Having over 30 years in the travel industry, what do you know now that you wish you’d known when you started out?
Me, personally, I wish that I would have gone the entrepreneurial route sooner because there’s so many opportunities in this space to be creative and generate new, valuable ideas. I just feel that I started too late because it wasn’t something that I ever thought that I would do or wanted to do. I thought I was going to ride off into the sunset and be a consultant.
But there is still so much to do in the space, and if you care about the industry and care about the people that work within it, you want to be able to contribute in some form or fashion, and that’s why I participate in things like the HEDNA [Hotel Electronic Distribution Network Association] and AHLA [American Hotel and Lodging Association] and other things because we want to impart that expertise to the future generations. Unfortunately, on the hotel distribution side, it’s one of those things that seems to be dying. There are fewer and fewer people as we go along that have the expertise, that understand how the plumbing in the industry works, and I think that makes us weaker as an industry as we go forward.
I think aside from paying more attention to the Spanish class when I was in high school and college—because I didn’t think it was ever going to be necessary then, but clearly it is living in Miami and some of the places that I do business—and starting earlier, [it would be] paying more attention to some of the things on the financial side.
If you weren’t in the travel industry, what would you be doing?
The younger me would have answered that question much differently than the me today. Where I’m looking is more in the philanthropic space. For example, if somebody were to come to me today and say, “Hey, we want to buy HotelPORT for $50 million. We want you to go away,” I would go and focus on my foundation that I just launched last year [BIG Foundation].
The objective for that is to help food insecure children learn how to cook so that they can take care of themselves and their families but also so that they can have inroads into the hospitality industry, from either working with restaurants or going into hospitality education.
From a country perspective, although this is the same issue in Canada and other places, there’s so much money that’s generated in our industry and our space, and as I’ve been looking into this—in the hospitality industry, in particular—many of the kids that are food insecure in Miami-Dade County, where I live, their parents are hospitality employees.

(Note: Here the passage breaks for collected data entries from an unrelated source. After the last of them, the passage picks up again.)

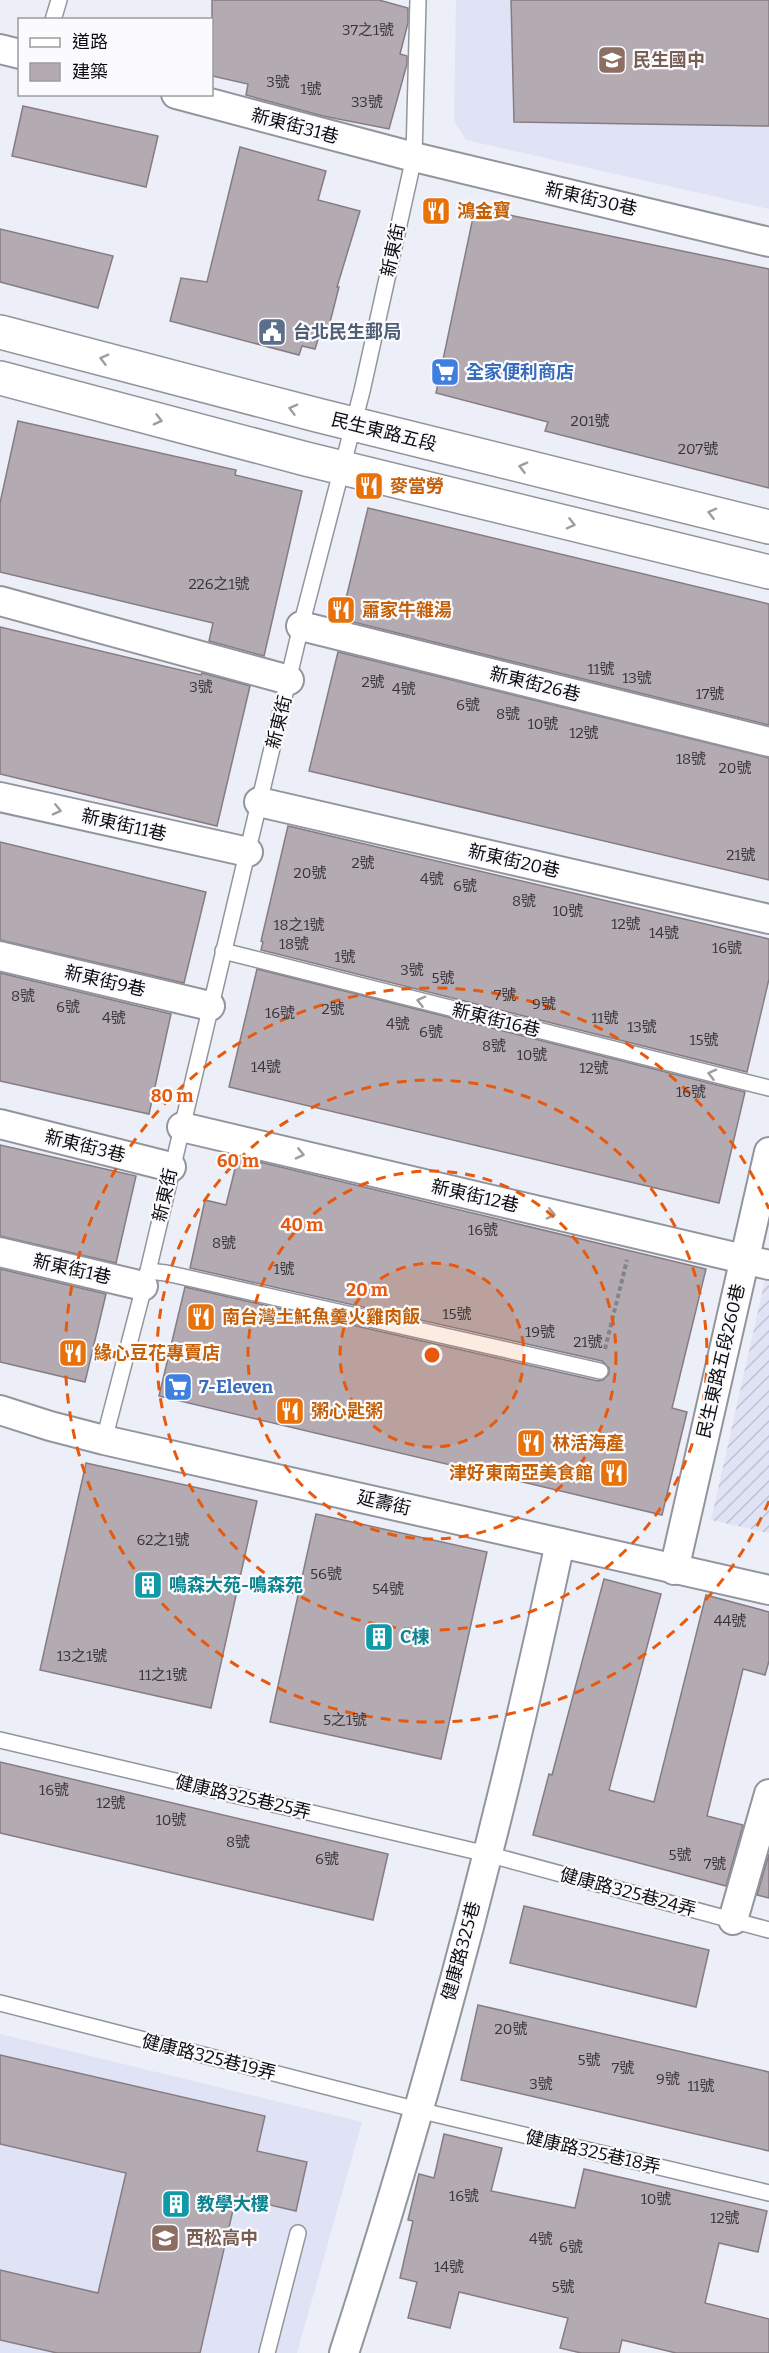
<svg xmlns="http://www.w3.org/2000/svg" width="769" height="2353" viewBox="0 0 769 2353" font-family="Bitter,'Noto Sans TC',serif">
	<defs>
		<pattern id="industrial-furrows" width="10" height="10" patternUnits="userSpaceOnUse" patternTransform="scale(1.5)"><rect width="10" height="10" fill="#e0e3f5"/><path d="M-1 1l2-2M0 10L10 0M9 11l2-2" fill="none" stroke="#bfc2d1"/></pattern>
	</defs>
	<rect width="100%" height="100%" fill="#eceef8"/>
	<g fill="#e0e3f5">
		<path d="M456 0H769V209L466 140 454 121Z"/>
		<path d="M0 2034 362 2122 297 2353H0Z"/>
	</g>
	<path fill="url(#industrial-furrows)" d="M766 1275 769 1276V1533L711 1520Z"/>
	<g fill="#b4abb2" stroke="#857d83" stroke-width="1.5">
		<path d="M212 0H379L408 8V23L400 54 407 56V64L389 129 323 116 246 95 248 84 212 76Z"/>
		<path d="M511 0H769V126L514 122Z"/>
		<path d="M23 106 158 136 146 187 12 156Z"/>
		<path d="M240 147 326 171 318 200 360 211 337 287H339L327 334 320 333 315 349 302 346 299 355 170 321 181 278 207 282Z"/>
		<path d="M475 208 769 269V488L545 431 548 422 436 393Z"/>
		<path d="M0 229 113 256 98 308 0 282Z"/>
		<path d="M18 421 236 470 235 475 302 491 264 656 209 641 213 623 0 572V503Z"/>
		<path d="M368 508 769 604V725L341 619Z"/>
		<path d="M0 627 201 675 202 673 250 686 217 826 0 774Z"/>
		<path d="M338 652 769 758V880L309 771Z"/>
		<path d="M288 826 769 939V979L747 1072 261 950 263 942 261 941Z"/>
		<path d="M0 842 206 892 184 983 0 940Z"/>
		<path d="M257 969 745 1092 719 1203 229 1087Z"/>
		<path d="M0 973 171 1014 149 1114 0 1081Z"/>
		<path d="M0 1145 136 1176 116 1263 0 1236Z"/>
		<path d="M238 1157 706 1269 672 1408 687 1412 662 1515 159 1396 185 1287 598 1381 603 1380 609 1374V1368L602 1361 190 1268 205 1200 226 1205Z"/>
		<path d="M0 1269 106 1294 85 1382 0 1362Z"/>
		<path d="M86 1463 257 1501 211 1708 40 1670Z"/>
		<path d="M316 1514 487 1552 441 1759 270 1722Z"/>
		<path d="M604 1579 661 1594 609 1790 654 1802 706 1595 769 1612V1661L765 1675 743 1669 707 1816 743 1825 726 1886 533 1835 549 1774 552 1775Z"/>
		<path d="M0 1762 388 1854 373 1920 0 1833Z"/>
		<path d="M769 1854V1898L757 1895Z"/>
		<path d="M524 1906 709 1950 696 2007 510 1963Z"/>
		<path d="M478 2005 769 2072V2151L461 2080Z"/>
		<path d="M0 2055 265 2116 257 2151 307 2162 296 2211 236 2197 200 2353H57L0 2340V2270L98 2293 126 2173 0 2144Z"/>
		<path d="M444 2134 502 2148 491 2191 575 2208 584 2169 767 2211 758 2252 719 2243 705 2303 769 2319V2353H676L622 2340 619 2353H581L560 2348 568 2318 459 2292 450 2328 408 2318 417 2282 400 2278 413 2221 408 2220 419 2174 434 2178Z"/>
	</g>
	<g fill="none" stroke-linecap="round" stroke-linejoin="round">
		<g stroke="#93959e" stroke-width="18">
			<g id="lane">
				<path d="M53 20 59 0"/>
				<path d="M223 951 769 1088"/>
				<path d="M148 1271 166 1273 600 1371"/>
				<path d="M104 1440 148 1271 301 626 362 391 414 157 418 0"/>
				<path d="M0 1740 487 1854 769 1930"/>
				<path d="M0 2003 418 2110 769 2193"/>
				<path d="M267 2353 298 2233"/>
			</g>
		</g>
		<g stroke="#93959e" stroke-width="32">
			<g id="street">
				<path d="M0 49 20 54"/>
				<path d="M176 94 414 157 769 242"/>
				<path d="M0 601 289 680"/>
				<path d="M301 626 769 742"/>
				<path d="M0 797 248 852"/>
				<path d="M259 802 769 919"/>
				<path d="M0 956 210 1006"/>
				<path d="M0 1124 171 1167"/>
				<path d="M182 1127 769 1265"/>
				<path d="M0 1252 143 1286"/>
				<path d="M0 1410 50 1426 104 1440 769 1590"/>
				<path d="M674 1570 769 1152"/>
				<path d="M733 1920 769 1794"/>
				<path d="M344 2353C430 2088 502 1816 560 1543"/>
			</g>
		</g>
		<g stroke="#93959e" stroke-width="36">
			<g id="secondary">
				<path d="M0 332 317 415 769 527"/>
				<path d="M0 378 306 459 769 572"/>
			</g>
		</g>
		<path stroke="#82838b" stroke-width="4" stroke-dasharray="4.5 3" stroke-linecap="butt" d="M605 1349 627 1260"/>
		<use href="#lane" stroke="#fff" stroke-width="15"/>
		<use href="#street" stroke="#fff" stroke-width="28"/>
		<use href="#secondary" stroke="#fff" stroke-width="33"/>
	</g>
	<defs><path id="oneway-chevron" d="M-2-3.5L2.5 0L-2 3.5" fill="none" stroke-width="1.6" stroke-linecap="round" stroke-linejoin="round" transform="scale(1.5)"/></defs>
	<g stroke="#9e9ea0">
		<use href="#oneway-chevron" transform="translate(104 359) rotate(-165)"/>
		<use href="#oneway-chevron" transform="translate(293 409) rotate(-165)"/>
		<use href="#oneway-chevron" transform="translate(158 420) rotate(15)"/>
		<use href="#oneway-chevron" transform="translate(523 467) rotate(-166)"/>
		<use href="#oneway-chevron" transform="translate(712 513) rotate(-166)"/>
		<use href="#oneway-chevron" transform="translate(571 524) rotate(14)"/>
		<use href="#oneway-chevron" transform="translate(57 810) rotate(13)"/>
		<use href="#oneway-chevron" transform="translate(421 1001) rotate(-166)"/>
		<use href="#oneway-chevron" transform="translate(712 1074) rotate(-166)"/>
		<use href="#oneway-chevron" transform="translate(300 1154) rotate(13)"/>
		<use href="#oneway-chevron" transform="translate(551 1214) rotate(13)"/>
	</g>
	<circle cx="432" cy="1355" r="92" fill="#e8590c" fill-opacity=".12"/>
	<g fill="none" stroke="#e8590c" stroke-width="3" stroke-dasharray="10 8">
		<circle cx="432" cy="1355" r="92"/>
		<circle cx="432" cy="1355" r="184"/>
		<circle cx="432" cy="1355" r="275"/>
		<path d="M769 1501A367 367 0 1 1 769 1209"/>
	</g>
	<defs>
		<g id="school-square" transform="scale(1.5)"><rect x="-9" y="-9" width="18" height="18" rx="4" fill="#8d6e63" stroke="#fbfbfd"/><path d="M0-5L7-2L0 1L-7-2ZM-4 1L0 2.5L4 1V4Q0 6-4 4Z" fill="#fff"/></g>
		<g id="restaurant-square" transform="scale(1.5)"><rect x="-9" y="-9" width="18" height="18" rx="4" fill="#e8710a" stroke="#fbfbfd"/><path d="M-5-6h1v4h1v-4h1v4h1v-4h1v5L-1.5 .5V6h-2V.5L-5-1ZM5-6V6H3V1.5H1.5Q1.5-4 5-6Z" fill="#fff"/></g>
		<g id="civic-square" transform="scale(1.5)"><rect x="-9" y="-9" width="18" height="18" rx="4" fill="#5c6f8a" stroke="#fbfbfd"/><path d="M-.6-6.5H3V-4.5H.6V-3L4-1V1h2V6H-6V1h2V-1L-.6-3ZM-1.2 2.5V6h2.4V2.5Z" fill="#fff"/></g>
		<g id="supermarket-square" transform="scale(1.5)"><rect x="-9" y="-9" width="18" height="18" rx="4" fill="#3f7fe0" stroke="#fbfbfd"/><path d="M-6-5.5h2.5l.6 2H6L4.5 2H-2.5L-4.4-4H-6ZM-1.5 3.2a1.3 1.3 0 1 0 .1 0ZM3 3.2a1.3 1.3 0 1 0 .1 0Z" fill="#fff"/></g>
		<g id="building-square" transform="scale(1.5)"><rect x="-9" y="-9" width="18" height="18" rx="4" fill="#0f9aa8" stroke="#fbfbfd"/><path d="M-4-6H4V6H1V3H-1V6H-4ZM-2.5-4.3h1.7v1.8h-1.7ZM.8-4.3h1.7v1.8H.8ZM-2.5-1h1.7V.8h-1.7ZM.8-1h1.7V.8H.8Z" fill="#fff"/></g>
	</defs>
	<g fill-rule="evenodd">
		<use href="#school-square" x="612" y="60"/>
		<use href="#restaurant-square" x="436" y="211"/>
		<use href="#civic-square" x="272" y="332"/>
		<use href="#supermarket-square" x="445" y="372"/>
		<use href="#restaurant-square" x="369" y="486"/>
		<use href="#restaurant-square" x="341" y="610"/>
		<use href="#restaurant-square" x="201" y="1317"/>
		<use href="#restaurant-square" x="73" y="1353"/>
		<use href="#supermarket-square" x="178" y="1387"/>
		<use href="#restaurant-square" x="290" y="1411"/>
		<use href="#restaurant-square" x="531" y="1443"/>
		<use href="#restaurant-square" x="614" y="1473"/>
		<use href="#building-square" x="148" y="1585"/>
		<use href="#building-square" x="379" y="1637"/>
		<use href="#building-square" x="176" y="2204"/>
		<use href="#school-square" x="165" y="2238"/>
	</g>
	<g text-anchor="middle" stroke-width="4.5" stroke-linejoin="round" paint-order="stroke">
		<g font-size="15" fill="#373439">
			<text x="368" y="35">37之1號</text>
			<text x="278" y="87">3號</text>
			<text x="311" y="94">1號</text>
			<text x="367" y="107">33號</text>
			<text x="590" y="426">201號</text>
			<text x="698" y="454">207號</text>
			<text x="219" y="589">226之1號</text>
			<text x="601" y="674">11號</text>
			<text x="637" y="683">13號</text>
			<text x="373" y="687">2號</text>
			<text x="201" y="692">3號</text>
			<text x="404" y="694">4號</text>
			<text x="710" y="699">17號</text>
			<text x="468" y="710">6號</text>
			<text x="508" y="719">8號</text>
			<text x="543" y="729">10號</text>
			<text x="584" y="738">12號</text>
			<text x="691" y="764">18號</text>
			<text x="735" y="773">20號</text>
			<text x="741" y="860">21號</text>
			<text x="363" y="868">2號</text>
			<text x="310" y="878">20號</text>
			<text x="432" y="884">4號</text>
			<text x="465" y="891">6號</text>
			<text x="524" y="906">8號</text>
			<text x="568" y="916">10號</text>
			<text x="626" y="929">12號</text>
			<text x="299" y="930">18之1號</text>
			<text x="664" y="938">14號</text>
			<text x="294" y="949">18號</text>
			<text x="727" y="953">16號</text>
			<text x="345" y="962">1號</text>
			<text x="412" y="975">3號</text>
			<text x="443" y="983">5號</text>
			<text x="505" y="1000">7號</text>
			<text x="23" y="1001">8號</text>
			<text x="544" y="1009">9號</text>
			<text x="68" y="1012">6號</text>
			<text x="333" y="1014">2號</text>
			<text x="280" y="1018">16號</text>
			<text x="114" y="1023">4號</text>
			<text x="605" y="1023">11號</text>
			<text x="398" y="1029">4號</text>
			<text x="642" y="1032">13號</text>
			<text x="431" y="1037">6號</text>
			<text x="704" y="1045">15號</text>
			<text x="494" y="1051">8號</text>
			<text x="532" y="1060">10號</text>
			<text x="266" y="1072">14號</text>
			<text x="594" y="1073">12號</text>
			<text x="691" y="1097">16號</text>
			<text x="483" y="1235">16號</text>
			<text x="224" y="1248">8號</text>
			<text x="284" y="1274">1號</text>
			<text x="457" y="1319">15號</text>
			<text x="540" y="1337">19號</text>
			<text x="588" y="1347">21號</text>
			<text x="163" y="1545">62之1號</text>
			<text x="326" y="1579">56號</text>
			<text x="388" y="1594">54號</text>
			<text x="730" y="1626">44號</text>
			<text x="82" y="1661">13之1號</text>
			<text x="163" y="1680">11之1號</text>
			<text x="345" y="1725">5之1號</text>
			<text x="54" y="1795">16號</text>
			<text x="111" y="1808">12號</text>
			<text x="171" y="1825">10號</text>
			<text x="238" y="1847">8號</text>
			<text x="680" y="1860">5號</text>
			<text x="327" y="1864">6號</text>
			<text x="715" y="1869">7號</text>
			<text x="511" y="2034">20號</text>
			<text x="589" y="2065">5號</text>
			<text x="623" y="2073">7號</text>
			<text x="668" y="2084">9號</text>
			<text x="541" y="2089">3號</text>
			<text x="701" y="2091">11號</text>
			<text x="464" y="2201">16號</text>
			<text x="656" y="2204">10號</text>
			<text x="725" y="2223">12號</text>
			<text x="541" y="2244">4號</text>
			<text x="571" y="2252">6號</text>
			<text x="449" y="2272">14號</text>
			<text x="563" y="2292">5號</text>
		</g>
		<g font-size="18" font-weight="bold" fill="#785e54" stroke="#fbfbfd" text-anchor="start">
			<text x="633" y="66">民生國中</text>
			<text x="186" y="2244">西松高中</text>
		</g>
		<g font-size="18" fill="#0d0d11" stroke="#fbfbfd">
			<text transform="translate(295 126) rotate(15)" y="6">新東街31巷</text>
			<text transform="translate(591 199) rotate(13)" y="6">新東街30巷</text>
			<text transform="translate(393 250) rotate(-78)" y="6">新東街</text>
			<text transform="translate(384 432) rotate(14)" y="6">民生東路五段</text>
			<text transform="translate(535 684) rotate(14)" y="6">新東街26巷</text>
			<text transform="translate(279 722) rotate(-76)" y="6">新東街</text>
			<text transform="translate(124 825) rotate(13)" y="6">新東街11巷</text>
			<text transform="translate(514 861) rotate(13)" y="6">新東街20巷</text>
			<text transform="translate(105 981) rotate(13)" y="6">新東街9巷</text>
			<text transform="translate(496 1020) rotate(14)" y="6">新東街16巷</text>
			<text transform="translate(85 1146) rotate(14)" y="6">新東街3巷</text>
			<text transform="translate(165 1195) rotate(-77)" y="6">新東街</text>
			<text transform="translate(475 1196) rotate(13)" y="6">新東街12巷</text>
			<text transform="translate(72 1269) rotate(13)" y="6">新東街1巷</text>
			<text transform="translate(721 1361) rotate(-77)" y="6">民生東路五段260巷</text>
			<text transform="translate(384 1503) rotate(13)" y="6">延壽街</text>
			<text transform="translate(243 1797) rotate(13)" y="6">健康路325巷25弄</text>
			<text transform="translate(628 1892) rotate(15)" y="6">健康路325巷24弄</text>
			<text transform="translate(461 1951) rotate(-75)" y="6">健康路325巷</text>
			<text transform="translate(209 2057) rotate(14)" y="6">健康路325巷19弄</text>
			<text transform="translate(593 2152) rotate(13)" y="6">健康路325巷18弄</text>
		</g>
		<g font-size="18" font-weight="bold" fill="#c56008" stroke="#fbfbfd" text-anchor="start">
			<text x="457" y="217">鴻金寶</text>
			<text x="390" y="492">麥當勞</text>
			<text x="362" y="616">蕭家牛雜湯</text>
			<text x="222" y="1323">南台灣土魠魚羹火雞肉飯</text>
			<text x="94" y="1359">緣心豆花專賣店</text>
			<text x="311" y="1417">粥心匙粥</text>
			<text x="552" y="1449">林活海產</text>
			<text x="593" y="1479" text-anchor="end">津好東南亞美食館</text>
		</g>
		<g font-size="18" font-weight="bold" fill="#4e5e75" stroke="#fbfbfd" text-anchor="start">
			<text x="293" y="338">台北民生郵局</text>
		</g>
		<g font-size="18" font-weight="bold" fill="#366cbe" stroke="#fbfbfd" text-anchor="start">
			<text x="466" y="378">全家便利商店</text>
			<text x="199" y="1393">7-Eleven</text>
		</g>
		<g font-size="18" font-weight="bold" fill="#0d838f" stroke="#fbfbfd" text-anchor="start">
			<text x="169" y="1591">鳴森大苑-鳴森苑</text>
			<text x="400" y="1643">C棟</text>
			<text x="197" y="2210">教學大樓</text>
		</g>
	</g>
	<circle cx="432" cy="1355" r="9" fill="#e8590c" stroke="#fbfbfd" stroke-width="3"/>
	<g font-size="18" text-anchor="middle" font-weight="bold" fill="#e8590c" stroke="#fbfbfd" stroke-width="4.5" stroke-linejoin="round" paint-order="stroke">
		<text x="172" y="1102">80 m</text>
		<text x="238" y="1167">60 m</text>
		<text x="302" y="1231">40 m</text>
		<text x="367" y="1296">20 m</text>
	</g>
	<rect x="18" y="18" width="195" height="78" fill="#fbfbfd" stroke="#9c9c9f" stroke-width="1.5"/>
	<rect x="30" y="38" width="30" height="9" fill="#ffffff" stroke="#9c9c9f" stroke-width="1.5"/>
	<text x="72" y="48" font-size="18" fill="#0d0d11">道路</text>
	<rect x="30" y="63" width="30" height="18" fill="#b4abb2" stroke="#9c9c9f" stroke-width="1.5"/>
	<text x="72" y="78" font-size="18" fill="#0d0d11">建築</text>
</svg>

That itself leads to looking into: What are the other issues that the industry has that we should be trying to address?
The way that I’ve seen this is that rather than saying, “Here is some food, you guys go into that room and pick up the food,” which the kids aren’t going to do, if we have a fun and interesting program where they will learn something and take the food home with them at the end of the day and get a credential course and get involvement from hospitality leaders, chefs, things of that nature, we can create and replicate a program across the country where we’re educating and creating an enabled workforce that’s nourished as children [and shown] some career opportunities and aspirations that may not have been there before.
That’s also something I think that even AI is not going to be able to eliminate. It may reduce it because now there are burger-flipping machines and things [like that], but it is the one space, the food handlers who are preparing the food, where I think there’s always going to be that human component, and we also need a way to be able to feed ourselves, to feed our families. I think this is a great way to do it.
Where we can take whatever skills and talents that I have and help those that are in need to help lift them up and be contributing members to society—that, to me, is very exciting and something that I will plan to do, but that’s exactly what I would do if I wasn’t in the industry today.